Révolution ou Réconciliation?

La Journée nationale de la vérité et de la réconciliation est présentée aux travailleurs du Canada, autochtones ou non, comme une étape sur la voie de la réparation des injustices historiques de la période coloniale. Ce n’est un secret pour personne que si certains saluent cette occasion avec ferveur et dans l’esprit voulu, le scepticisme persiste, et à juste titre. Des siècles de promesses non tenues et de foi épuisée n’engendrent pas la confiance de la partie lésée, et c’est donc ici que nous rencontrons le bras « radical » de l’activisme autochtone, qui se positionne avec défiance en résistance contre ce qu’ils considèrent comme la source de tous leurs malheurs : le colonialisme de peuplement blanc eurocentrique. L’héritage de toute la pensée européenne ne peut finalement pas être réconcilié avec leurs traditions, dit-on, et bien que les implications concomitantes de cet ultimatum ne soient jamais clairement explicitées, en attendant, un ensemble de demandes provisoires émerge. Financer les réserves. Renoncer à l’exploitation des terres. Démanteler la police. Évacuer les terres sacrées. Respecter les traités. Il y a quelque chose à recommander à des degrés divers dans chacune de ces propositions, mais est-ce suffisant ? Et si ce n’est pas le cas, comment expliquer la timidité de la prétendue pointe de l’extrême droite du radicalisme autochtone ?

D’un point de vue historique, on ne peut manquer de remarquer la conjonction de cette tradition radicale autochtone avec le milieu universitaire libéral, qui expliquerait une grande partie de l’action performative et décevante qui caractérise ce radicalisme. Il ne s’agit pas d’une condamnation de la riche histoire de la philosophie autochtone ; en fait, cela souligne encore davantage l’ampleur de la dépossession brutale que cette culture a connue, qui la rend si encline à l’incorporation. Ce que l’on oublie souvent dans la hâte de louer la durabilité d’une tradition qui a survécu à une telle dépossession, c’est précisément à quel point le fait d’avoir frôlé l’annihilation la compromet, et même les traditions philosophiques les moins endommagées restent rarement inchangées. Néanmoins, nous observons ici une ironie tragique, où les exceptions de routine accordées à la pensée européenne, qui sont devenues en fait la règle, rencontrent leurs limites ; une hostilité à la tradition marxiste dépassant toute autre. Encore une fois, détectons-nous ici la main restrictive du libéral bourgeois, amplifiant les voix les plus désunificatrices, insistant sur le fait que l’organisation de la classe ouvrière menace les traditions indigènes avec la marginalisation même qu’elle lui a déjà infligée ?

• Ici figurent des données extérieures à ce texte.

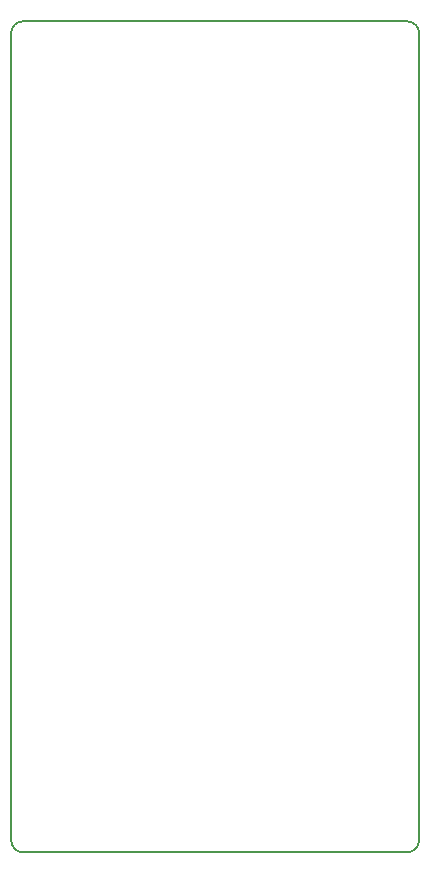
<source format=gbr>
G04 #@! TF.FileFunction,Profile,NP*
%FSLAX46Y46*%
G04 Gerber Fmt 4.6, Leading zero omitted, Abs format (unit mm)*
G04 Created by KiCad (PCBNEW 4.0.7-e2-6376~58~ubuntu16.04.1) date Tue Jul 10 13:57:42 2018*
%MOMM*%
%LPD*%
G01*
G04 APERTURE LIST*
%ADD10C,0.100000*%
%ADD11C,0.150000*%
G04 APERTURE END LIST*
D10*
D11*
X-4826000Y-4572000D02*
G75*
G03X-3810000Y-5588000I1016000J0D01*
G01*
X-3810000Y64770000D02*
G75*
G03X-4826000Y63754000I0J-1016000D01*
G01*
X29718000Y63754000D02*
G75*
G03X28702000Y64770000I-1016000J0D01*
G01*
X28702000Y-5588000D02*
G75*
G03X29718000Y-4572000I0J1016000D01*
G01*
X29718000Y-4572000D02*
X29718000Y63754000D01*
X-3810000Y-5588000D02*
X28702000Y-5588000D01*
X-4826000Y63754000D02*
X-4826000Y-4572000D01*
X28702000Y64770000D02*
X-3810000Y64770000D01*
M02*

</source>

Depuis le moment où il y a eu un communisme auquel aspirer, les travailleurs qui y ont aspiré n’ont pas été monolithiques, et la grande histoire des travailleurs indigènes qui ont peiné, se sont agités et ont risqué leur vie aux côtés de leurs autres collègues de travail fait partie de cette tapisserie. L’abolition du travail salarié, de la forme de valeur et de la société de classe présente le seul moyen substantiel d’atteindre l’un des objectifs ultimes des revendications déclarées du radical indigène, et non les fausses promesses d’un concordat avec un État, colonial ou autre, qui n’a pas de devoir plus élevé que celui envers le capital. Ce n’est pas l’appât empoisonné d’une nation distincte pour les peuples indigènes, avec des frontières à surveiller et des marchés à protéger, qui réalisera les efforts des restaurateurs culturels, ni les sinécures confortables d’universitaires bien rémunérés d’origine indigène qui leur permettront d’obtenir la dignité qu’ils recherchent ; c'est dans leur condition de travailleurs n'ayant rien à vendre d'autre que leur travail, indigène ou non, que se façonne la tradition la plus vivante et la plus pressante de notre époque, et c'est sur ces seules bases que la libération de tous ces mêmes travailleurs, ensemble, peut être gagnée.